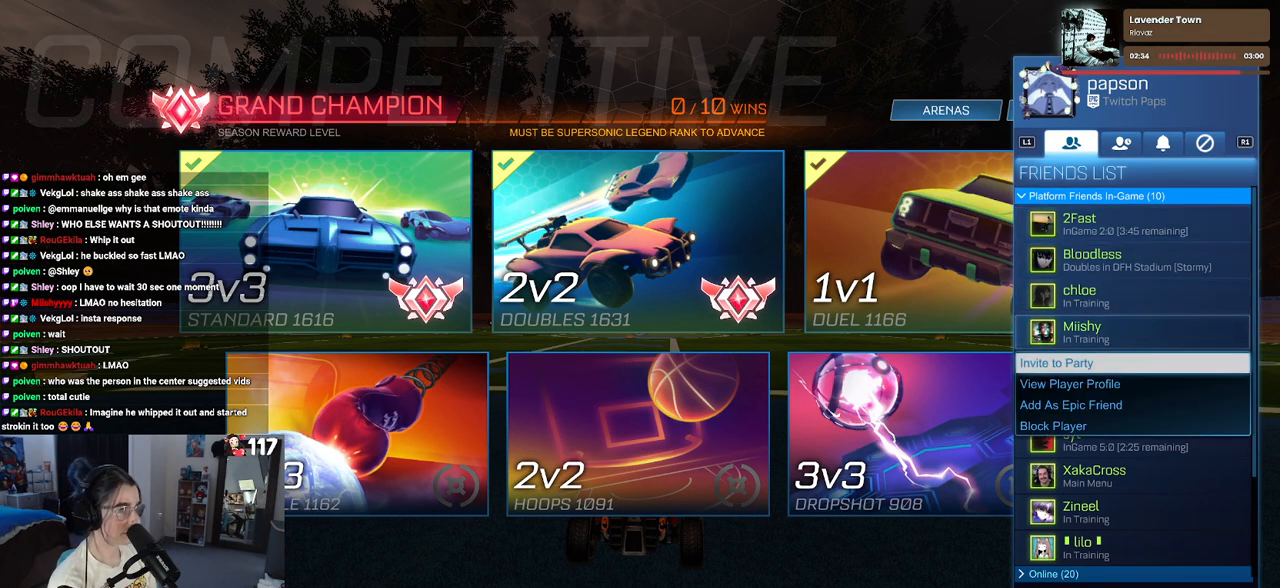
{"buttons": [], "left_stick": "center", "right_stick": "center", "events": [[67, "CROSS", "up"], [367, "CIRCLE", "down"], [483, "CIRCLE", "up"]]}
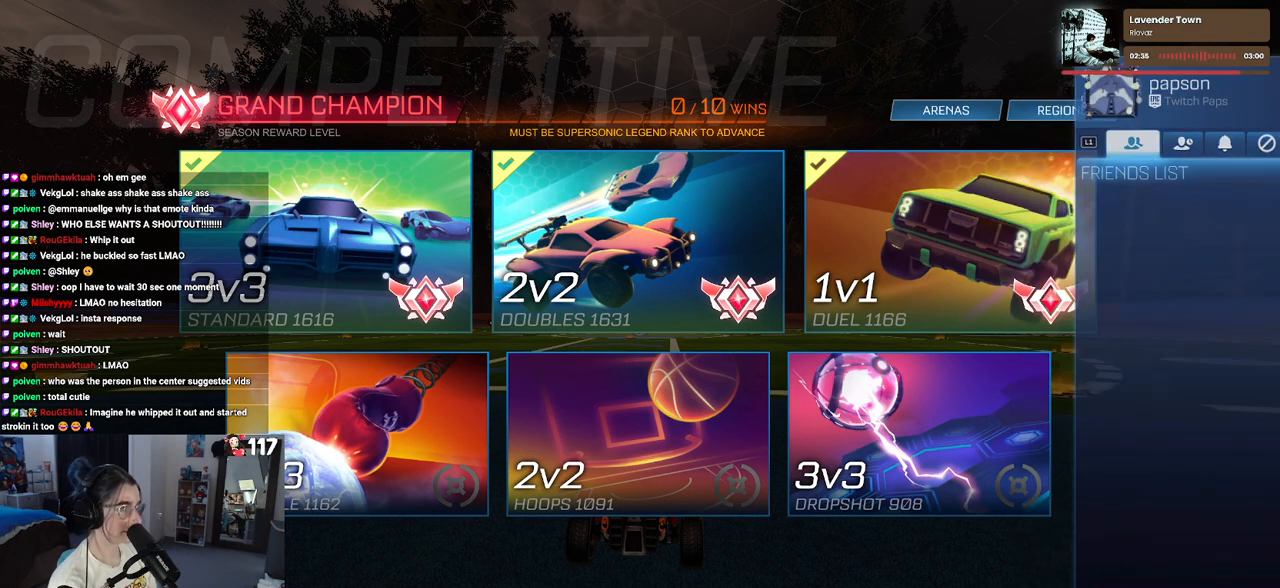
{"buttons": [], "left_stick": "center", "right_stick": "center", "events": []}
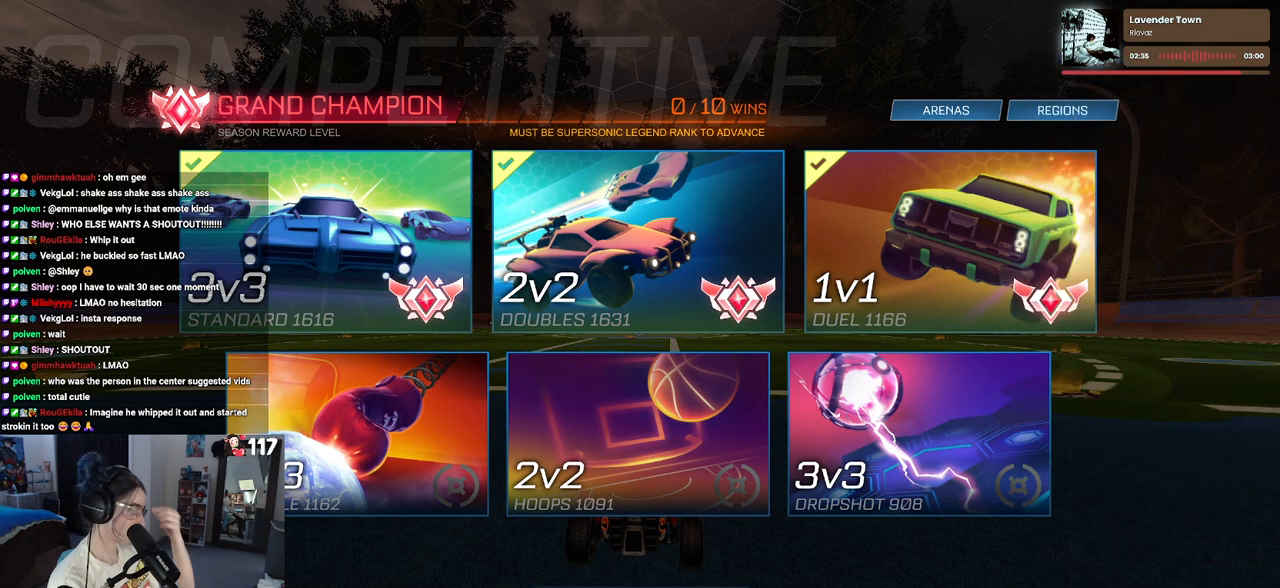
{"buttons": [], "left_stick": "center", "right_stick": "center", "events": []}
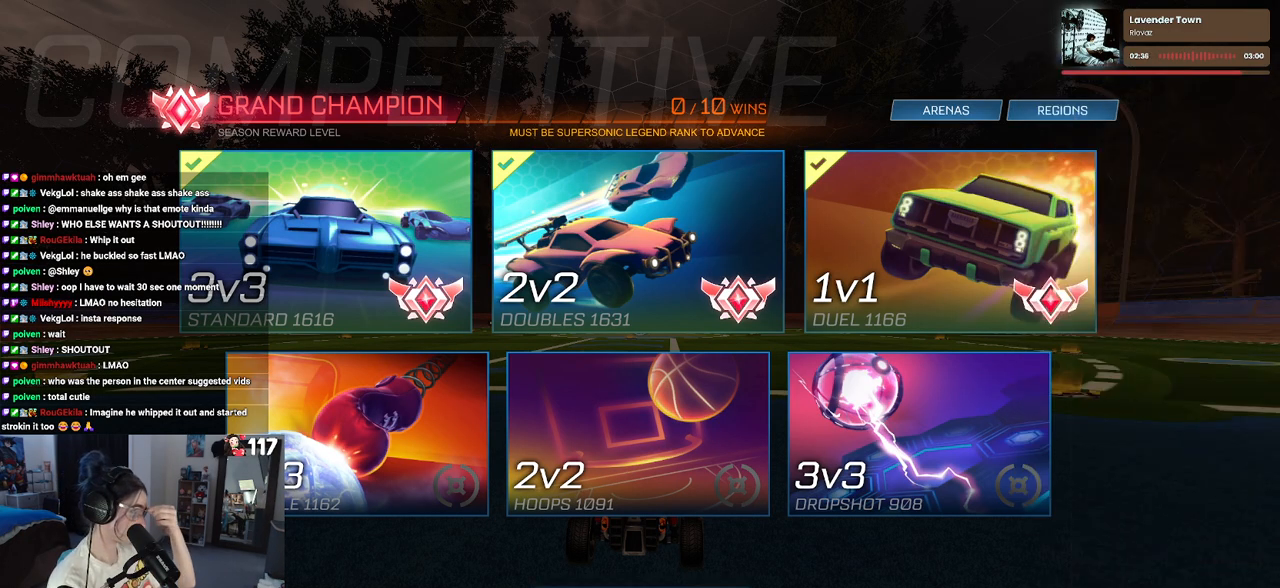
{"buttons": [], "left_stick": "center", "right_stick": "center", "events": []}
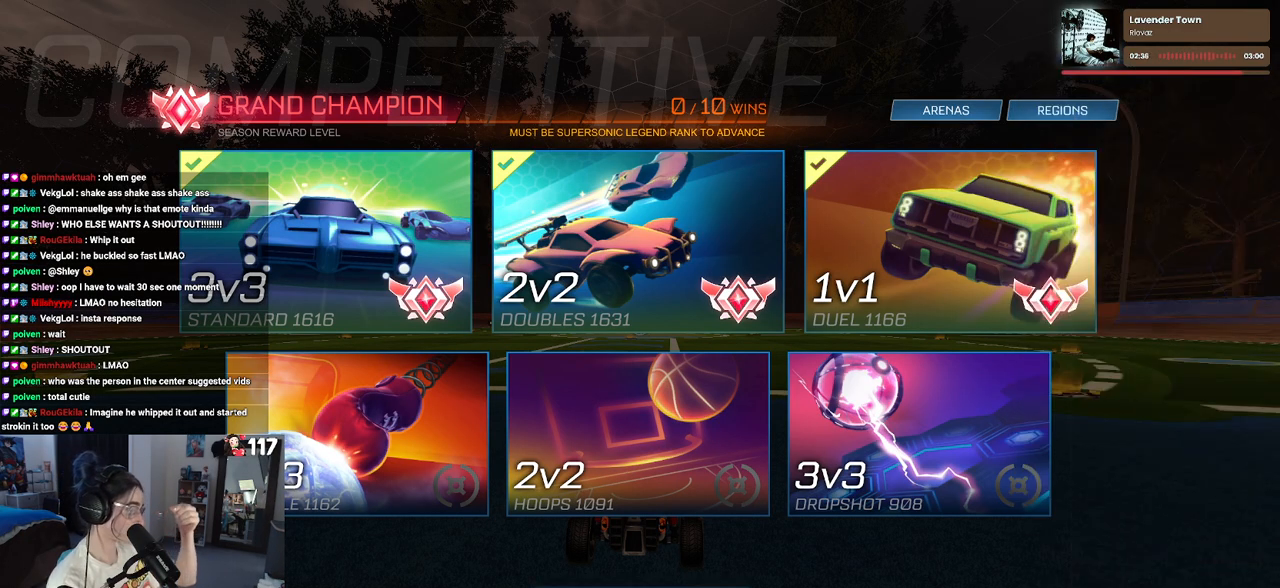
{"buttons": [], "left_stick": "center", "right_stick": "center", "events": []}
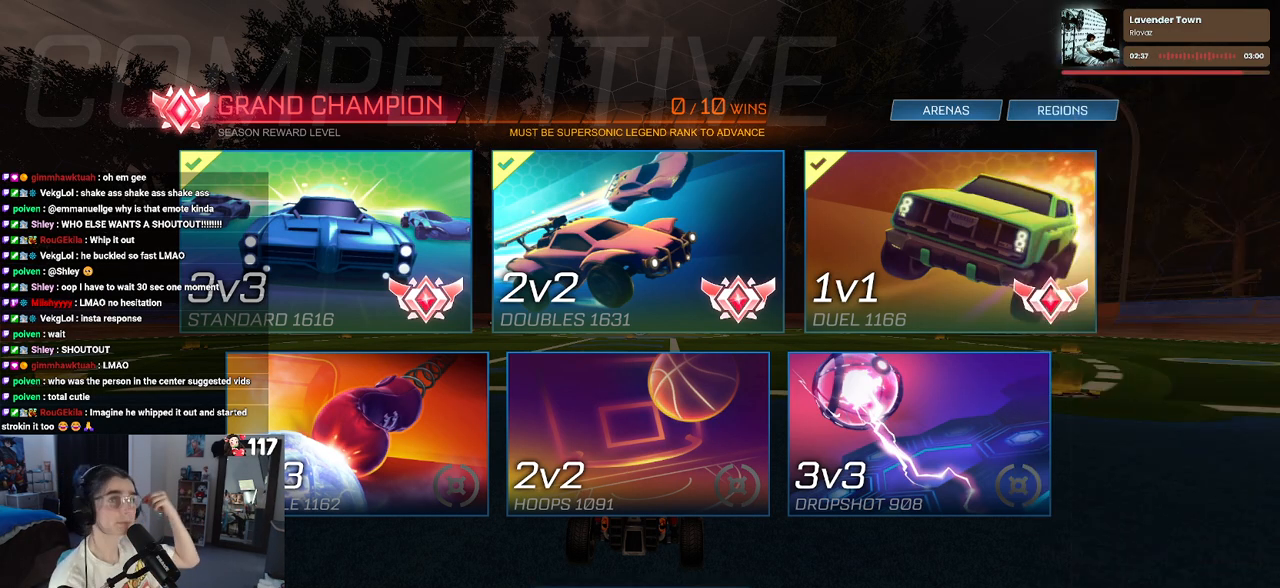
{"buttons": [], "left_stick": "center", "right_stick": "center", "events": []}
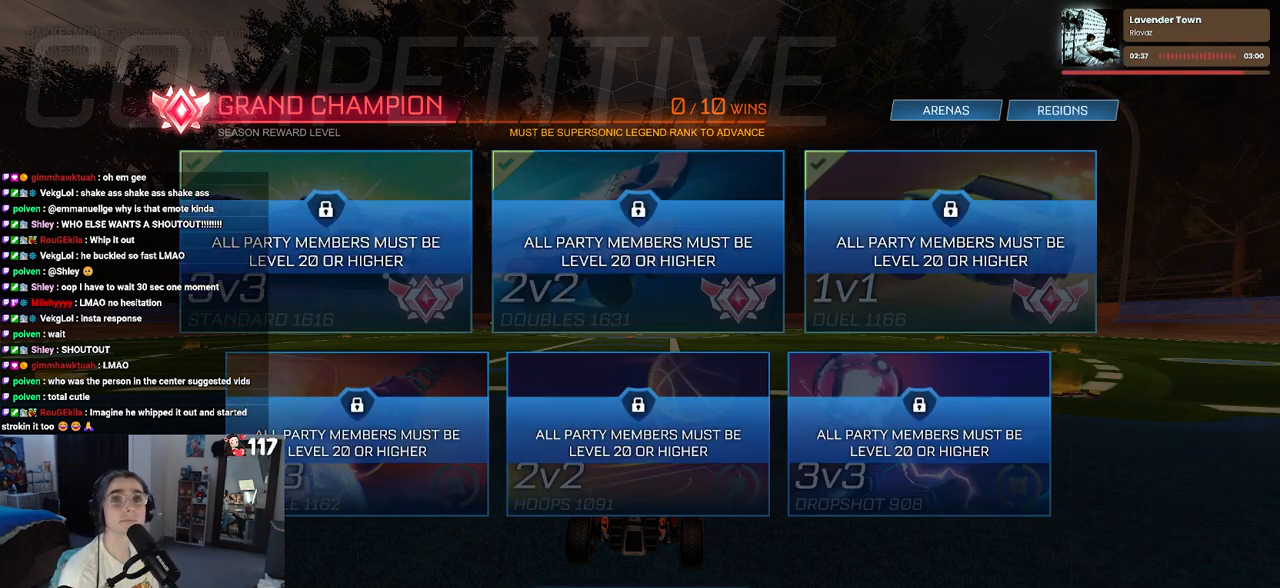
{"buttons": [], "left_stick": "center", "right_stick": "center", "events": []}
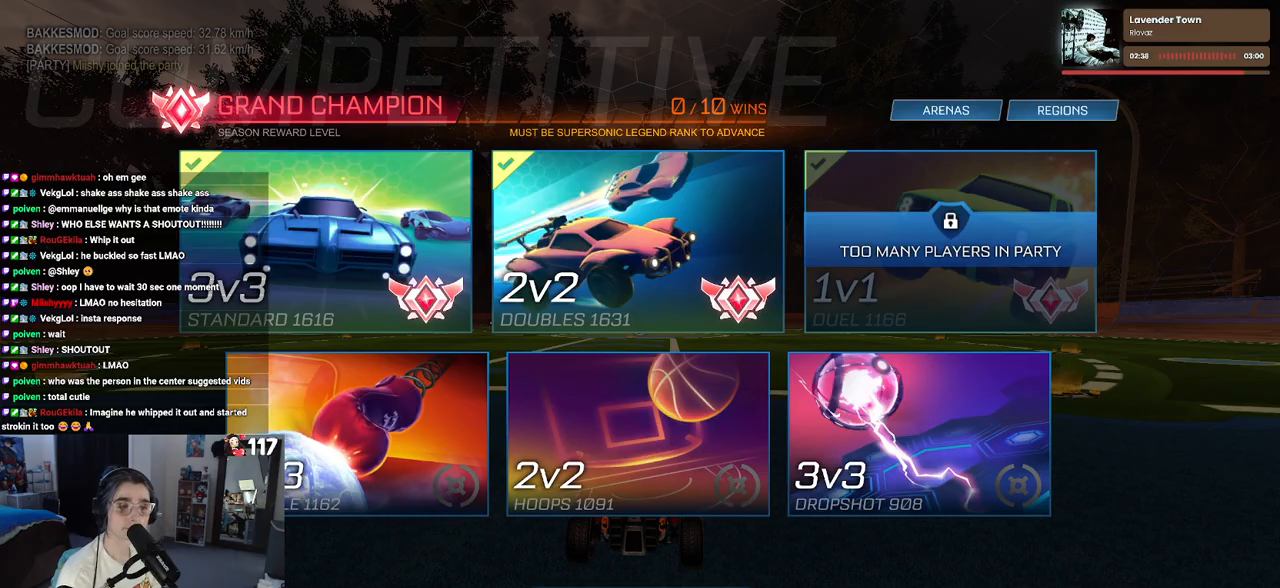
{"buttons": [], "left_stick": "center", "right_stick": "center", "events": []}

GOAL OF THE EXERCISE ▸
Every line of the material must be returned verbatim, and pictures must be left behind.

EXPECTED ANSWER ▸
{"buttons": [], "left_stick": "center", "right_stick": "center", "events": [[67, "CROSS", "up"], [367, "CIRCLE", "down"], [483, "CIRCLE", "up"]]}
{"buttons": [], "left_stick": "center", "right_stick": "center", "events": []}
{"buttons": [], "left_stick": "center", "right_stick": "center", "events": []}
{"buttons": [], "left_stick": "center", "right_stick": "center", "events": []}
{"buttons": [], "left_stick": "center", "right_stick": "center", "events": []}
{"buttons": [], "left_stick": "center", "right_stick": "center", "events": []}
{"buttons": [], "left_stick": "center", "right_stick": "center", "events": []}
{"buttons": [], "left_stick": "center", "right_stick": "center", "events": []}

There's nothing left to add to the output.